Raphaël Lemkin définit le génocide comme «la destruction d’une nation ou d’un groupe ethnique». Il précise que le génocide «vise le groupe national en tant qu’entité», il n’est dirigé contre des individus qu’en leur qualité de «membres du groupe national», précise-t-il. Pour lui, ceci n’implique pas «nécessairement la destruction immédiate d’une nation» à moins qu’il ne s’agisse de meurtres en masse, mais il peut «signifier un plan coordonné de différentes actions visant à la destruction de fondements essentiels de la vie de groupes nationaux».
Le cas du Liban
L’énumération par Lemkin de ces actions visant à supprimer les groupes nationaux rappelle cruellement le cas du Liban dans ses moindres détails. Il cite ainsi en 1944 «la désintégration des institutions politiques et sociales, de la culture, de la langue, des sentiments nationaux, de la religion et de la vie économique» de ces groupes, «ainsi que la suppression de la sécurité personnelle, de la liberté, de la santé, de la dignité, voire de la vie des personnes».
Ce n’est un mystère pour personne que les Libanais sont menacés dans leur sécurité personnelle, leur liberté, leur culture, leur santé et leur dignité.

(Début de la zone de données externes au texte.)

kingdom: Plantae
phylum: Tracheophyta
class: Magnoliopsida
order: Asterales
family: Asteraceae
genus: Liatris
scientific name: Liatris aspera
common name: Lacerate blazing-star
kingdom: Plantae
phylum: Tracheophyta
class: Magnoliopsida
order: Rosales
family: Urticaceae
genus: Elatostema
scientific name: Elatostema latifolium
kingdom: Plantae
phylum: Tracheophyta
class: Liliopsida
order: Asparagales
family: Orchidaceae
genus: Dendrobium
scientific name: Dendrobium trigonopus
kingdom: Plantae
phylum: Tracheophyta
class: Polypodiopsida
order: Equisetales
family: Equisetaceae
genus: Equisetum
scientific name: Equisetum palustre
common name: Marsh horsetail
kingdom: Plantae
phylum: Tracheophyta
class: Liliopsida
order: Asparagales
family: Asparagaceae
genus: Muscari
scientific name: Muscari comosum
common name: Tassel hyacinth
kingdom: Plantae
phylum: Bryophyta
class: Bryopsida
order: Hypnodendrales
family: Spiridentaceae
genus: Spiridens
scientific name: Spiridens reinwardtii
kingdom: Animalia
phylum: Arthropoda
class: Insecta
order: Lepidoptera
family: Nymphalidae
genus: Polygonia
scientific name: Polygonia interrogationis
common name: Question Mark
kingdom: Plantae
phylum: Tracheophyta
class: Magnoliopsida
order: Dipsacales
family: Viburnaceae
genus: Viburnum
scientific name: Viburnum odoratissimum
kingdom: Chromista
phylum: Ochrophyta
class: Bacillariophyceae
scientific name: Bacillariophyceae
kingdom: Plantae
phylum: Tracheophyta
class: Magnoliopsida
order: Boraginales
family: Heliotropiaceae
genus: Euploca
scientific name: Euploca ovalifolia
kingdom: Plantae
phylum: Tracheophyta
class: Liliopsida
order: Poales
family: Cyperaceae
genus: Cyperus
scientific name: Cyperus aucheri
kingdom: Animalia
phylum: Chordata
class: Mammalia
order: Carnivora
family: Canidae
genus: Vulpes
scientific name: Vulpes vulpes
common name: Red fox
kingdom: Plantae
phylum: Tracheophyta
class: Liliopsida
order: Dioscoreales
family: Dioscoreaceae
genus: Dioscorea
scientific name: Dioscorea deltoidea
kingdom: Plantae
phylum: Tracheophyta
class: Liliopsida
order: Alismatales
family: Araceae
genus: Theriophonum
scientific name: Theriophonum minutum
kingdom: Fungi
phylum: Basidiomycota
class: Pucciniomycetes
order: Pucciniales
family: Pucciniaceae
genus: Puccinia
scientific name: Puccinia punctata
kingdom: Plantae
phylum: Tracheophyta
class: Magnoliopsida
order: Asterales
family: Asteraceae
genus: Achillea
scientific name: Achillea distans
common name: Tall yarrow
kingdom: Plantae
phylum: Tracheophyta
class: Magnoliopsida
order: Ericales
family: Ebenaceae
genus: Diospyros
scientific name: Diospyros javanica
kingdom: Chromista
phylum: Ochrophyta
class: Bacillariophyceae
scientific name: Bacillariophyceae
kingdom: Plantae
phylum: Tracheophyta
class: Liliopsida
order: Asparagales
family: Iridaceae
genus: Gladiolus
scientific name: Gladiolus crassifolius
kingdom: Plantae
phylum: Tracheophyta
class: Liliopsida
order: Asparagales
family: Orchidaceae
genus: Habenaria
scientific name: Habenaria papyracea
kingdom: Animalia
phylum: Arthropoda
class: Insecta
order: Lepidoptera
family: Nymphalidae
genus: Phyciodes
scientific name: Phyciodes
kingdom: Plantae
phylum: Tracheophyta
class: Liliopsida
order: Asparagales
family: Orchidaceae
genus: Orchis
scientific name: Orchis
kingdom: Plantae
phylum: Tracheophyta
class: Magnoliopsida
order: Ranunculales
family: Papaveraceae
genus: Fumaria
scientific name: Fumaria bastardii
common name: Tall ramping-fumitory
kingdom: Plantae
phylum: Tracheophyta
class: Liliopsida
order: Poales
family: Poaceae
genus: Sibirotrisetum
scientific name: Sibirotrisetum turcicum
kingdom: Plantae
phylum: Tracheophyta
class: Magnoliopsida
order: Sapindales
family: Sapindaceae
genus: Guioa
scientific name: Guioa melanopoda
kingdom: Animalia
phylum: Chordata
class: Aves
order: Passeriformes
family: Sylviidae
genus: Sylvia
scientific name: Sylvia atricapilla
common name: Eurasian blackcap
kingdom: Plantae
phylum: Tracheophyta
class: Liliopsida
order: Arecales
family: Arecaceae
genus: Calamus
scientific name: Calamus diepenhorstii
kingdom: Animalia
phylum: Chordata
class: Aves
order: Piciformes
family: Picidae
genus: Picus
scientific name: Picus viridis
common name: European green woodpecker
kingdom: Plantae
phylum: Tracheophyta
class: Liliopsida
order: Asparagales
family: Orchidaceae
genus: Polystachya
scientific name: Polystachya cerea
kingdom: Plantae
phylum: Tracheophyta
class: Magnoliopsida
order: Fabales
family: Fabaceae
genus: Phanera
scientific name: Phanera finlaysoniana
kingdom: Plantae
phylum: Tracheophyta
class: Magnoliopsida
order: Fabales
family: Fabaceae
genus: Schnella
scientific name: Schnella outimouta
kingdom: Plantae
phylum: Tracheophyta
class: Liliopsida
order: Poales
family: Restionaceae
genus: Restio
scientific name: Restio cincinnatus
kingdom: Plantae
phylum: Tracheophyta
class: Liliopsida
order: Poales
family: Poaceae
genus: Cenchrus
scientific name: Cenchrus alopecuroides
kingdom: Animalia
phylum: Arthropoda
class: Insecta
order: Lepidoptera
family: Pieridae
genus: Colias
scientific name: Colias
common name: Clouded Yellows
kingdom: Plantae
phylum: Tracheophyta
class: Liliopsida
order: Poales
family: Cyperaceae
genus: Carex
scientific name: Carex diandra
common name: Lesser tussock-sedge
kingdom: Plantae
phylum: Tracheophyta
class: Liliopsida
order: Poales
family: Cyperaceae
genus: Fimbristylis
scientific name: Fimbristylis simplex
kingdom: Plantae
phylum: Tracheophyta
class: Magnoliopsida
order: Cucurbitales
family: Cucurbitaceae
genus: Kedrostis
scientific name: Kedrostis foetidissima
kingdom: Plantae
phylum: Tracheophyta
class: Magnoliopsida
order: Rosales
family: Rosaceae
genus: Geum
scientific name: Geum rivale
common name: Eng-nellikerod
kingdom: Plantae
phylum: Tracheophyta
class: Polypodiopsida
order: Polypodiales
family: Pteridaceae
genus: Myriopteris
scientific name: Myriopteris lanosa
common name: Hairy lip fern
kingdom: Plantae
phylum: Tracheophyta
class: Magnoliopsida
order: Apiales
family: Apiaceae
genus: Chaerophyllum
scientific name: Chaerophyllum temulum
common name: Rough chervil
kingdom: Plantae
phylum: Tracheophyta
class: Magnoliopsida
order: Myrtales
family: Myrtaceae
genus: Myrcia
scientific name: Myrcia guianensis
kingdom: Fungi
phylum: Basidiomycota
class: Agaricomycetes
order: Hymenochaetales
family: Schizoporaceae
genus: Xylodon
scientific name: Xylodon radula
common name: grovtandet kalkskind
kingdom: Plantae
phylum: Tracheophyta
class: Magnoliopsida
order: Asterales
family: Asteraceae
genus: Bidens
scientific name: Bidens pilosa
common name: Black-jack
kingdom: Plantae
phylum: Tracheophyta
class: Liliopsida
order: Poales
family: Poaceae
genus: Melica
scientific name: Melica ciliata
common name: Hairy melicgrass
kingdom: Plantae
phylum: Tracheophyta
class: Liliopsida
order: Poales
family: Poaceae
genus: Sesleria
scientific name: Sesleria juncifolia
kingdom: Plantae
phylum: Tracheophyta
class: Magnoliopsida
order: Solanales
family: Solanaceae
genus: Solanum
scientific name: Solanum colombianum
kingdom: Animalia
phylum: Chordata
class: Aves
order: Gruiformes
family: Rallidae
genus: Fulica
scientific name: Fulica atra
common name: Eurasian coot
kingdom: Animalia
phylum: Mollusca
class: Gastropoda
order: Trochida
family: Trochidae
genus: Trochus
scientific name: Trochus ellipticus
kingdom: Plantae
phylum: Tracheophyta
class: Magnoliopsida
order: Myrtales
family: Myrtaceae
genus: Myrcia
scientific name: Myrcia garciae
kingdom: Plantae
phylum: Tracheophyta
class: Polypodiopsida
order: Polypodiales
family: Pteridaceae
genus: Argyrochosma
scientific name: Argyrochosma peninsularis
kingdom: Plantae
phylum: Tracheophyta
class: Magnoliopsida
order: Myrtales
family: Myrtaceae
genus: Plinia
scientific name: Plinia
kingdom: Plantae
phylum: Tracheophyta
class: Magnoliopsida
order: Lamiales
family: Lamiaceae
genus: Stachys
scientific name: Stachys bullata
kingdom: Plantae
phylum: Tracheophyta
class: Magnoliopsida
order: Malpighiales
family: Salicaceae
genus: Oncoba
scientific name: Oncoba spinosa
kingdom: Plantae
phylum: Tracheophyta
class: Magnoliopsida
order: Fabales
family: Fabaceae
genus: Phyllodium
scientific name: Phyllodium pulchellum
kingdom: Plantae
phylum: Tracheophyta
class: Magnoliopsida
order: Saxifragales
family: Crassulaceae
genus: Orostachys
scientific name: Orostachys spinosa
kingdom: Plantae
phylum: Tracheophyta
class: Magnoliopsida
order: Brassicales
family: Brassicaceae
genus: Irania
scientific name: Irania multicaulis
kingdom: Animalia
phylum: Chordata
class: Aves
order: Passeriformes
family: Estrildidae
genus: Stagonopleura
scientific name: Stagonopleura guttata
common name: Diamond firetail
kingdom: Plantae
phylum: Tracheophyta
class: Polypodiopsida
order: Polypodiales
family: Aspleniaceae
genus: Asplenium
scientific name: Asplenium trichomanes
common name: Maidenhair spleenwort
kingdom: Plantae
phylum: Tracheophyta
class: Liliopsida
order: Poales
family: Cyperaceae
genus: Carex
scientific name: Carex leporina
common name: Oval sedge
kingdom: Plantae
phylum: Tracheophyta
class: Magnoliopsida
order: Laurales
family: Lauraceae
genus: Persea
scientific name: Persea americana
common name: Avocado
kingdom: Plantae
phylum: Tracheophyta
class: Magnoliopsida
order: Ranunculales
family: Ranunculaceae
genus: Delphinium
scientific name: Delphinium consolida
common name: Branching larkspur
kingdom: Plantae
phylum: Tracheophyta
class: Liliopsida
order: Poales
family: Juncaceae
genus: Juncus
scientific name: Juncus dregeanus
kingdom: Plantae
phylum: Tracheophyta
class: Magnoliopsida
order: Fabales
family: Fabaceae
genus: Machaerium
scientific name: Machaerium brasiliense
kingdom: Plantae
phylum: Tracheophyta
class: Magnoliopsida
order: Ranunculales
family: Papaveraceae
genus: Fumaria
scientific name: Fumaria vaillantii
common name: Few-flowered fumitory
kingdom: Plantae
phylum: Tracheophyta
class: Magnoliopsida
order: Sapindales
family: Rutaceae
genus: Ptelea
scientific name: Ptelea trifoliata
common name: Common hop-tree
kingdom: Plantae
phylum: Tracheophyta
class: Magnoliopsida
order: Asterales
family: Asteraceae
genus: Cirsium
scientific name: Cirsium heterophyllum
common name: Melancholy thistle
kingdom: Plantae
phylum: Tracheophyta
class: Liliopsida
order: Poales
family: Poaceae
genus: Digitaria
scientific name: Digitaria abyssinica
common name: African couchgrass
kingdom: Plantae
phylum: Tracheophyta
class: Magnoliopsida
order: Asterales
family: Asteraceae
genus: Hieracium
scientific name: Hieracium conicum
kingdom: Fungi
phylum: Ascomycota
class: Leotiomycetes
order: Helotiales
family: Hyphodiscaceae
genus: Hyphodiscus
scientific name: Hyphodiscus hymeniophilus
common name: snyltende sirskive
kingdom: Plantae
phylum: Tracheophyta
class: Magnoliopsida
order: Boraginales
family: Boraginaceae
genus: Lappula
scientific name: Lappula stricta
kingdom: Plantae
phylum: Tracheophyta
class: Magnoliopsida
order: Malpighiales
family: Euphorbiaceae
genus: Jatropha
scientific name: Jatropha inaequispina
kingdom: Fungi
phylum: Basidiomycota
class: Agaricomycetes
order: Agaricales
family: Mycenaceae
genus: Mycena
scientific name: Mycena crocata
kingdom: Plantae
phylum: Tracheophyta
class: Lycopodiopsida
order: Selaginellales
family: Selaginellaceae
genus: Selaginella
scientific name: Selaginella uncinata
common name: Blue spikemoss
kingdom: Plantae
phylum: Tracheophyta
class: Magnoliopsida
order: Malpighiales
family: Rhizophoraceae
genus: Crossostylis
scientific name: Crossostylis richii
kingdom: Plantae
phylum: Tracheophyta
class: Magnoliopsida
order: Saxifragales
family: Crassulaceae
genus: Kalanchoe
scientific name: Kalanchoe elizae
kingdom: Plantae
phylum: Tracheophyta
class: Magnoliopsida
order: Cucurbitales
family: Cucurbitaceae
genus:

Les organismes internationaux, l’Union européenne, et les organisations non gouvernementales refusent tout soutien aux Libanais tandis que les aides affluent pour soutenir les supposés réfugiés syriens.
Parmi les groupes nationaux qui souffrent drastiquement dans leur ensemble, les chrétiens, plus particulièrement, connaissent un danger existentiel en tant que groupe. À toutes les épreuves qui les affligent, vient s’ajouter l’explosion du 4 août 2020, qui a anéanti leur capitale et leur banlieue, ainsi que la totalité de leurs grandes et moyennes institutions éducatives et hospitalières, à peine dix mois après la disparition de leurs dépôts bancaires. Ce double séisme a redéclenché l’hémorragie par l’émigration identique à celle de Kafno, le génocide-famine de 1915-1918.
Bouleversements démographiques résultant des guerres des naturalisations en masse et de la crise actuelle: les chrétiens de moins de 20 ans ne forment plus que 22% de la population libanaise (sans prendre en compte les Palestiniens et les Syriens qui se trouvent au Liban).
La communauté internationale
Nous sommes confrontés à une situation désormais inhumaine, où des restrictions drastiques imposées par le système bancaire mondial les étouffent pendant que le Hezbollah continue de jouir de ses réseaux et de ses divers trafics. Nous assistons aussi à un déferlement d’aides illimitées pour le maintien de plus de 2,5 millions de Syriens dans un pays 18 fois plus petit que la Syrie, et dont les deux millions de chrétiens se réduisent exponentiellement depuis le 4 août 2020.
Nous sommes confrontés à cet accueil occidental sans bornes, de tous les jeunes diplômés des universités du Liban. Nous sommes confrontés à ce refus d’aider les Syriens à se rétablir dans leurs villages d’origine, et d’assister les Libanais pour se maintenir dans les leurs. Nous sommes confrontés à cet empressement à intimider tout contestataire, en lui agitant l’épouvantail du racisme, de l’islamophobie et de la xénophobie comme obstacle à toute amorce de débat constructif.
*«Génocide blanc» n’est pas employé ici selon sa définition récente de «génocide contre les blancs», mais il signifie «génocide sans versement de sang», soit par émigration, soit par assimilation.